Eine Pressemitteilung zur Kirchenasylfrage: ja. Die interne Einladung zum Gemeindefrühstück: nein.

Schritt 3 – Wurde der Text von einem Menschen geprüft?

Das ist die Ausnahme, und sie ist ein oder, kein und.

Es genügt entweder eine menschliche Überprüfung – die bewusste Prüfung des Inhalts durch eine Person mit fachlicher Kenntnis und fachlichem Urteil zum Thema. Oder eine redaktionelle Kontrolle: eine verantwortliche Stelle mit der Befugnis, den Text inhaltlich zu ändern, freizugeben oder abzulehnen, einschließlich Faktencheck und Quellenprüfung.
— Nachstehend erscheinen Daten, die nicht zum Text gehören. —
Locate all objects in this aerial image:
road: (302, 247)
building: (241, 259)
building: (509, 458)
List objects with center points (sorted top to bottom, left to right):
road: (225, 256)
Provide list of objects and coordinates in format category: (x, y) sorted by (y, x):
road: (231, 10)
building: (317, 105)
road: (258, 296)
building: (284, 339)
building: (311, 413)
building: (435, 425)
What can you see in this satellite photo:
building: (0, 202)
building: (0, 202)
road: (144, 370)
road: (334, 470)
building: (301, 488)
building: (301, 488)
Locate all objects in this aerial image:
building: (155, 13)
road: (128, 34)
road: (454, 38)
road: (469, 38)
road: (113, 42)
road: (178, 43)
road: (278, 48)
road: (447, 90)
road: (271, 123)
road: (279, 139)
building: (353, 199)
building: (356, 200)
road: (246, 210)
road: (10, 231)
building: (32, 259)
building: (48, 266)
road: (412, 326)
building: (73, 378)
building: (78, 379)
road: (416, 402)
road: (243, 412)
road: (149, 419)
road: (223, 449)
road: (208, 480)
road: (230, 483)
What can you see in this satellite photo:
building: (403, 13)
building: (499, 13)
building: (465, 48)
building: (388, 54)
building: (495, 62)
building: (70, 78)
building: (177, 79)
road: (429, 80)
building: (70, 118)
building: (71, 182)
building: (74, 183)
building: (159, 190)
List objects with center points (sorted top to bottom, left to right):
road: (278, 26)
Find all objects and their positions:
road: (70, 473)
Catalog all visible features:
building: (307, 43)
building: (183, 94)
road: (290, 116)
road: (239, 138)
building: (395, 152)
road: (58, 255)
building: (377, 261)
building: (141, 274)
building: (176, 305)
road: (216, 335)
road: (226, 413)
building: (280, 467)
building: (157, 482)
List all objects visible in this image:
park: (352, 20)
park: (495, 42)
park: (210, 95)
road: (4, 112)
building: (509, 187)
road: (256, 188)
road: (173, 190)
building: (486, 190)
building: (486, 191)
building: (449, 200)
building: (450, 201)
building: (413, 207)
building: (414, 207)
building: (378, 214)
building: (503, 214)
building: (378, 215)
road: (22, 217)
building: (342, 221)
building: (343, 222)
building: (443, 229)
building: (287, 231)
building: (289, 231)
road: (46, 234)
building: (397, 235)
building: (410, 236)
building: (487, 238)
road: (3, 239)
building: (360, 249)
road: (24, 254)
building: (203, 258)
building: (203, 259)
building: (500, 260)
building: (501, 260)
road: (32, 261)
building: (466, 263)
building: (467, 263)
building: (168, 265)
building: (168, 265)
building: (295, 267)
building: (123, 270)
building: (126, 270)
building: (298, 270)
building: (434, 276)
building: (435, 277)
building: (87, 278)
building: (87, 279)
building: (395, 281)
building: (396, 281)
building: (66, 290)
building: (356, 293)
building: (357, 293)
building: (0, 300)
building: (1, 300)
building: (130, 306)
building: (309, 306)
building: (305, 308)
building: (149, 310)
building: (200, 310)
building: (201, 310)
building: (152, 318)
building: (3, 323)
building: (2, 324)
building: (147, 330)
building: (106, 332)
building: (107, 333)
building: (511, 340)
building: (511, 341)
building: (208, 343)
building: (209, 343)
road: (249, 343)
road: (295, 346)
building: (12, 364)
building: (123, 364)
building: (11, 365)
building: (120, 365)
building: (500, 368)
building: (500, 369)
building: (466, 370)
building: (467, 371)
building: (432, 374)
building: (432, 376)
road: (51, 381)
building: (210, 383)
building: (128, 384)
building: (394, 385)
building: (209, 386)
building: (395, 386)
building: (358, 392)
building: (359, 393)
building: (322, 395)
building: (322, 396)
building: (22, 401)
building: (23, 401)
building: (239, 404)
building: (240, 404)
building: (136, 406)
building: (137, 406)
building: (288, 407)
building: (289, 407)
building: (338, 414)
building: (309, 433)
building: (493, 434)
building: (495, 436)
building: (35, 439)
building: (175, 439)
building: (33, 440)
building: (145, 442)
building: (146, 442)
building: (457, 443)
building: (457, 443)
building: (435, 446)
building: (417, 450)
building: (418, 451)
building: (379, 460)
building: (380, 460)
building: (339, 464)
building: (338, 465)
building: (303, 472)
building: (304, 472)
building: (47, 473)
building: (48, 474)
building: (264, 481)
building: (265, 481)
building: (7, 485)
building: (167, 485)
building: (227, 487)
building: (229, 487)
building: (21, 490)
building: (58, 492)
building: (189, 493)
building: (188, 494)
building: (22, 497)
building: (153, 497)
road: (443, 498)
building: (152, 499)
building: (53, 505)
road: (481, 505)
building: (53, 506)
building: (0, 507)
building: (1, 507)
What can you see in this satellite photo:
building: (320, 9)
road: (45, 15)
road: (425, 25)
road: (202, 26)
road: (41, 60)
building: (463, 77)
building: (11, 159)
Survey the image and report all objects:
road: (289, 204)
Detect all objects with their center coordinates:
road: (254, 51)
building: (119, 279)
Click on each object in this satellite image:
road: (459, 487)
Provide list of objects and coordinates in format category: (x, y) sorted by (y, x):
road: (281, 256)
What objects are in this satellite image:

Redaktionelle Verantwortung heißt zusätzlich: eine Person trägt die letztliche rechtliche Verantwortung für die Veröffentlichung.

Nur: Bloßes Überfliegen reicht nicht. Rein formale oder prozedurale Checks – Rechtschreibung, Grammatik – gelten ausdrücklich nicht als Prüfung. Keine Feigenblatt-Sekunde.

Sind Schritt 1 und 2 erfüllt und greift keine Prüfung im Sinne von Schritt 3 – Kennzeichnungspflicht. Sonst nicht.

Was dabei schiefgehen kann

Der teuerste Fehler: den KI-Entwurf für die Pressemitteilung durchwinken, ohne ihn wirklich zu prüfen, und sich hinterher auf „ich hab’s ja gelesen“ berufen. Genau das zählt nicht als redaktionelle Kontrolle.

Der zweite Fehler: annehmen, interne Texte seien automatisch sicher. Sobald ein Text öffentlich wird und öffentliches Interesse berührt, zählt der Veröffentlichungsmoment.

Der dritte Fehler: sich auf das Wasserzeichen des Anbieters verlassen. Die maschinenlesbare Markierung ist Sache des Anbieters. Deine Kennzeichnung muss für Menschen sichtbar sein – ohne technische Hilfsmittel.

Verstöße können teuer werden: Bußgelder bis zu 15 Millionen Euro oder 3 Prozent des weltweiten Jahresumsatzes, je nachdem, was höher ist. Verhältnismäßigkeit wird bei kleinen Einheiten berücksichtigt. Für eine Kirchengemeinde ist das selten das reale Risiko – aber ein Signal, wie ernst die EU das meint. Durchsetzen werden das die nationalen Marktüberwachungsbehörden.

Für Fortgeschrittene: die EU-Icons

Die Europäische Kommission stellt ein freiwilliges Icon-Set bereit, mit dem Betreiber KI-erzeugte Inhalte kennzeichnen können. Ein kleiner Hinweis am Textende reicht meistens – Hauptsache klar erkennbar, nicht im Footer versteckt.